## Exercício escrito A
Reescreva de forma mais curta o parágrafo do texto extraído que começa com "Os pálidos e contumazes ventos", mantendo seus fatos principais.

Macaúbas: tricentenário de um mosteiro mineiro, com
influência alagoana.
*Olegário Venceslau da Silva
Os pálidos e contumazes ventos remontam às antigas vielas duma antiquíssima
Penedo, que se banha amiúde no frescor das mansas águas do Velho Chico, com
suas manias de curvas. Sob o orago perpétuo de santos católicos e olhares
contemplativos das desbotadas e seculares torres das igrejas locais, feito sentinela
permanente a guardar seus filhos, que transitam sobre íngremes ruas de pedras
sobrepostas, e descansam suas fadigas à sombra dos casarios barrocos quando
dos dias quentes e ofegantes da bucólica cidade interiorana, com traços
aristocráticos e opulência imperial, que fazem jus àquela comuna nativista. As
sapientes palavras do poeta Castro Alves, num linguajar sonetista traduzia com
perfeição e síntese o tempo, em suas mais diversas formas – “o século é grande
no espaço” – e a grandeza do amontoado dos anos escrevia com fulgurante pena
a história e destino dum camponês ribeirinho, cuja missão quiçá profética, levou-o
a caminhos, a paragens desconhecidas e não menos inimaginável. Nos longínquos
idos de 1708, ainda sob os auspícios de um Brasil colonial e campesino, arraigado
aos costumes medievos na então capitania de Pernambuco – hoje Alagoas – o
conhecidíssimo clã dos Soares da Costa, liderado pelo Capitão Manoel e seu
irmão Félix, abandonam o regaço materno após o desaparecimento de seu genitor,
e num misto de êxtase e olhar visionário ambos rumam às plagas mineiras, pelos
caudalosos caminhos do Rio São Francisco margeando povoados e vilarejos do
baixo sertão nordestino, imersos pela ausência de mantimentos, inclemência de
uma terra ressequida e paupérrima, mas sobretudo pelo apogeu da fé de seu
povo, cujo percurso configurou-se em uma verdadeira peregrinação, que lhes
tomaram três longos anos de viagem.

## Exercício escrito B
Reescreva os registros desde o início até a linha que contém "pink hexagon: moved 2", substituindo "black star" por "white star" e deixando todo o resto inalterado.

## Dados fornecidos
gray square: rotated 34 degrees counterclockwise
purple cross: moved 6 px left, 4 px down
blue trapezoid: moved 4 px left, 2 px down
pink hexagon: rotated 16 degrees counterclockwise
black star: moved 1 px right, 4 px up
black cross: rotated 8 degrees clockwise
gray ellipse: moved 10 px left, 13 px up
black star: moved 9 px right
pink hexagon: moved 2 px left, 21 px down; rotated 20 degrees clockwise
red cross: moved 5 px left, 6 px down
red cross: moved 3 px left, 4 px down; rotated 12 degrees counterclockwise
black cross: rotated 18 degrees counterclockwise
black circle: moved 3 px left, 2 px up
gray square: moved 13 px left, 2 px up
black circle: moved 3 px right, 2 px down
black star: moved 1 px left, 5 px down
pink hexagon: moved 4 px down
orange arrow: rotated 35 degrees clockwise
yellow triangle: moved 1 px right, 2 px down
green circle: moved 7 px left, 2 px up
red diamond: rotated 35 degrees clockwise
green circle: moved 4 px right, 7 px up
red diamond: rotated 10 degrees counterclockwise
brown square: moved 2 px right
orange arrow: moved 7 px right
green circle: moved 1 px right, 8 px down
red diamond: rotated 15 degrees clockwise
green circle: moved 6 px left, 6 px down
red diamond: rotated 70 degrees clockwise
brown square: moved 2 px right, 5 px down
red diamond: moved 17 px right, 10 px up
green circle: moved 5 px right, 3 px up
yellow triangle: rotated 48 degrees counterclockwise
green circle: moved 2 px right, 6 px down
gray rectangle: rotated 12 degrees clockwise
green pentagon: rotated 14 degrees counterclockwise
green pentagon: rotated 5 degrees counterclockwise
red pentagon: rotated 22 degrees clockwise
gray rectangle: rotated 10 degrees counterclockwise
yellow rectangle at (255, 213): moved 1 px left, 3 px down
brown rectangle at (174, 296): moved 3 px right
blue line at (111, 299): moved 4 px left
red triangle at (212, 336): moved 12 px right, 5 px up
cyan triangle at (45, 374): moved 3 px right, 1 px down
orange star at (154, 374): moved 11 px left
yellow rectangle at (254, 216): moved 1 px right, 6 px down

## Resposta correta A
Penedo é uma cidade antiga e interiorana às margens do Rio São Francisco. Tem igrejas de torres seculares, ruas íngremes de pedra e casarios barrocos. O poeta Castro Alves traduziu o tempo no verso "o século é grande no espaço". Em 1708, no Brasil colonial, o clã dos Soares da Costa vivia na então capitania de Pernambuco, hoje Alagoas. Após o desaparecimento do pai, o grupo, liderado pelo Capitão Manoel e por seu irmão Félix, deixou a casa materna e seguiu para Minas pelos caminhos do Rio São Francisco. No percurso, passou por povoados do baixo sertão nordestino e enfrentou a falta de mantimentos e uma terra seca e pobre. A viagem foi uma verdadeira peregrinação e durou três anos.

## Resposta correta B
gray square: rotated 34 degrees counterclockwise
purple cross: moved 6 px left, 4 px down
blue trapezoid: moved 4 px left, 2 px down
pink hexagon: rotated 16 degrees counterclockwise
white star: moved 1 px right, 4 px up
black cross: rotated 8 degrees clockwise
gray ellipse: moved 10 px left, 13 px up
white star: moved 9 px right
pink hexagon: moved 2 px left, 21 px down; rotated 20 degrees clockwise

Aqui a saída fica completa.